Instructions to follow:
Copy the lines exactly as they appear, starting with the first line of the records and ending with the line that contains "of benign fallopian".

Information given:
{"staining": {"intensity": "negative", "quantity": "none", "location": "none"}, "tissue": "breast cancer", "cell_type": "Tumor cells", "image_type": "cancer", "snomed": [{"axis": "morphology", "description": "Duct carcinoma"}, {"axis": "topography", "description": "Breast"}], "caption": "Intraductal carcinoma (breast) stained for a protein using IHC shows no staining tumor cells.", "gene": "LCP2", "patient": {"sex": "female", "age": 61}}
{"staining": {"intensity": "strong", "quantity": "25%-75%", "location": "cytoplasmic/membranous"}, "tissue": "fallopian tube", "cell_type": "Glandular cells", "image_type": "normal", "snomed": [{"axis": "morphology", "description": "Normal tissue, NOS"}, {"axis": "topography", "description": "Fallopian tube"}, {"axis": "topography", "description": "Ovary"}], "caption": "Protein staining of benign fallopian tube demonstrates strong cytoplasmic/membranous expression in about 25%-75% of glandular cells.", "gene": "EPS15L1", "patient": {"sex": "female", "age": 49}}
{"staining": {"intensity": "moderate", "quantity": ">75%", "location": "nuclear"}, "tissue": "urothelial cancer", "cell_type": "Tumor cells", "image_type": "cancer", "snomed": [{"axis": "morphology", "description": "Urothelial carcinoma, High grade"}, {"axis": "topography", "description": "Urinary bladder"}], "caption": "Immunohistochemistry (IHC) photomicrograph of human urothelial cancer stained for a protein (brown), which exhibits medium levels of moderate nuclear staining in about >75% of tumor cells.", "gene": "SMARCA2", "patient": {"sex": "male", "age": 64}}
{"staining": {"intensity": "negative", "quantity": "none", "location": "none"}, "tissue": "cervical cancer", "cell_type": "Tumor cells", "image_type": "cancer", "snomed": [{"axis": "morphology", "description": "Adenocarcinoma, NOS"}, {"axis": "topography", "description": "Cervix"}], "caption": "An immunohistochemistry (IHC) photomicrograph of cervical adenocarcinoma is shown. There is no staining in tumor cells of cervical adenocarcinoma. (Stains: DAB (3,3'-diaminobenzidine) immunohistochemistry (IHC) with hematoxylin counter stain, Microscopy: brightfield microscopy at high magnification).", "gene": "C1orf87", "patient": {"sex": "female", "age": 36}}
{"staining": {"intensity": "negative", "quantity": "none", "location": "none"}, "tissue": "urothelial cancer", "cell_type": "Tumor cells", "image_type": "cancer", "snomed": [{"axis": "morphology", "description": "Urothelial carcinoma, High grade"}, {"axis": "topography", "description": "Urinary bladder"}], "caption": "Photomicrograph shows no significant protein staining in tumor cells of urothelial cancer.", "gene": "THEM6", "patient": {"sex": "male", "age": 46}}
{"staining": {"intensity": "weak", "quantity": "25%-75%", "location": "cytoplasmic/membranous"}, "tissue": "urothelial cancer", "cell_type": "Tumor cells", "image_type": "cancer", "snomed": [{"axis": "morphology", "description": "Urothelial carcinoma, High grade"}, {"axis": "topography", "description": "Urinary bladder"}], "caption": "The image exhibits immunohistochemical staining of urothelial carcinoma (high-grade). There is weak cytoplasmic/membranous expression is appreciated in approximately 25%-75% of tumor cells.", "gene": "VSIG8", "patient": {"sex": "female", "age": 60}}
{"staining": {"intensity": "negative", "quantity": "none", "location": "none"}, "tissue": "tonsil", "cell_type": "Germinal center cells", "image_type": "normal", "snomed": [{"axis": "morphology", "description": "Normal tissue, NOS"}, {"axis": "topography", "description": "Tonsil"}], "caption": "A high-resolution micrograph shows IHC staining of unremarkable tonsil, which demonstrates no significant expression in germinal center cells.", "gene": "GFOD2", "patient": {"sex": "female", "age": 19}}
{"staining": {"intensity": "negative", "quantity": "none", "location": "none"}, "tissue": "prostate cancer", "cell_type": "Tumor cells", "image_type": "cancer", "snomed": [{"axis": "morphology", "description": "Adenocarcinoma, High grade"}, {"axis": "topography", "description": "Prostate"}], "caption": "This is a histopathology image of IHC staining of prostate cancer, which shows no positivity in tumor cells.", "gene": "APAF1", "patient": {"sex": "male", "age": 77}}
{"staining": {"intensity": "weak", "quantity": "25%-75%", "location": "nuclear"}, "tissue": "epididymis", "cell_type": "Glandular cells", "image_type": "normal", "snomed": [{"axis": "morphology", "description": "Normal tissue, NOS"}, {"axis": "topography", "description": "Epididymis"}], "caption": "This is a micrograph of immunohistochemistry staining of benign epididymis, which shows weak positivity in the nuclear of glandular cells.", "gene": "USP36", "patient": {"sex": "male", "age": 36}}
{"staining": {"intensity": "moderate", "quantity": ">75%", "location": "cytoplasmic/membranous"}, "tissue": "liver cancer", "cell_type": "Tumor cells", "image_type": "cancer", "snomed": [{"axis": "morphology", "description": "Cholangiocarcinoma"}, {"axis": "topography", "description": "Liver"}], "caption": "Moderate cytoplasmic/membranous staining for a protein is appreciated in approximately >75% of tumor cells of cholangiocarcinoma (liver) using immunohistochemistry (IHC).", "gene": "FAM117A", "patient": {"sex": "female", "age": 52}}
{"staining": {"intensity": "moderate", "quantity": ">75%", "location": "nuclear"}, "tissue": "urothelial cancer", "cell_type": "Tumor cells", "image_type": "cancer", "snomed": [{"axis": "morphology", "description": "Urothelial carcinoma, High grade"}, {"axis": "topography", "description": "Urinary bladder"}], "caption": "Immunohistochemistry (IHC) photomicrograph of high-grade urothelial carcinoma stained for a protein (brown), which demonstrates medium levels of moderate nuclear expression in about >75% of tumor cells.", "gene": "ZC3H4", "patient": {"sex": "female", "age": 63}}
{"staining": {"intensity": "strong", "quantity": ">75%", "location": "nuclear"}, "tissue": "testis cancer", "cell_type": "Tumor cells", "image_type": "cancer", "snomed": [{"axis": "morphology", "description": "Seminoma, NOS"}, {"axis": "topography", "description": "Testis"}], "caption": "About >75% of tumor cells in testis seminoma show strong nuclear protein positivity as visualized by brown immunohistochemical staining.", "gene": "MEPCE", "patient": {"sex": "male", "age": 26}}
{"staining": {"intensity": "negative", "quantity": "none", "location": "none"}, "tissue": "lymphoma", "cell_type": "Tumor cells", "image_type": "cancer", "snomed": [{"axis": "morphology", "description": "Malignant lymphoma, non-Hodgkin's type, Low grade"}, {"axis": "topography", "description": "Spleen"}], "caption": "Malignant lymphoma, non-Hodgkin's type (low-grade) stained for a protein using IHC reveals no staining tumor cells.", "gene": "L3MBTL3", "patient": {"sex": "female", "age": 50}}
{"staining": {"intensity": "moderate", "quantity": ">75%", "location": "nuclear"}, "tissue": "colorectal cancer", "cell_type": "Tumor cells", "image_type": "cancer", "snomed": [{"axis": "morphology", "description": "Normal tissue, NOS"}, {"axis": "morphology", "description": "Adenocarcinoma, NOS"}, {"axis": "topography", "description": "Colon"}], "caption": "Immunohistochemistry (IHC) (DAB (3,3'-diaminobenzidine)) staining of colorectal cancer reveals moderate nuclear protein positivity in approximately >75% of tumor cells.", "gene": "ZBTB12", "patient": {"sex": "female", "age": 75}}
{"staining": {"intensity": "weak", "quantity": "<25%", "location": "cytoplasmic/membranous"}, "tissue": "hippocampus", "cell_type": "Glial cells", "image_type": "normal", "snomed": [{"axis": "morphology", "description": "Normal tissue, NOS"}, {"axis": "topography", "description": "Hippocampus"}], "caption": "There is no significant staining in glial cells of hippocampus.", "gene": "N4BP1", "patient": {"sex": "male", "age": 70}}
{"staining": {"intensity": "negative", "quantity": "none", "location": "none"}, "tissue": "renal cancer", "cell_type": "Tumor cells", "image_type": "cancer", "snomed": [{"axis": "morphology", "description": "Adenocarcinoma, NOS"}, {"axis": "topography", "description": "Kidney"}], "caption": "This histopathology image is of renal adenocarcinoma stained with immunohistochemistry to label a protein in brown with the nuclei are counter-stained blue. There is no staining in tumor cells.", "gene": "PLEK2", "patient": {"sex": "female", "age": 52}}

Solution for this problem:
{"staining": {"intensity": "negative", "quantity": "none", "location": "none"}, "tissue": "breast cancer", "cell_type": "Tumor cells", "image_type": "cancer", "snomed": [{"axis": "morphology", "description": "Duct carcinoma"}, {"axis": "topography", "description": "Breast"}], "caption": "Intraductal carcinoma (breast) stained for a protein using IHC shows no staining tumor cells.", "gene": "LCP2", "patient": {"sex": "female", "age": 61}}
{"staining": {"intensity": "strong", "quantity": "25%-75%", "location": "cytoplasmic/membranous"}, "tissue": "fallopian tube", "cell_type": "Glandular cells", "image_type": "normal", "snomed": [{"axis": "morphology", "description": "Normal tissue, NOS"}, {"axis": "topography", "description": "Fallopian tube"}, {"axis": "topography", "description": "Ovary"}], "caption": "Protein staining of benign fallopian tube demonstrates strong cytoplasmic/membranous expression in about 25%-75% of glandular cells.", "gene": "EPS15L1", "patient": {"sex": "female", "age": 49}}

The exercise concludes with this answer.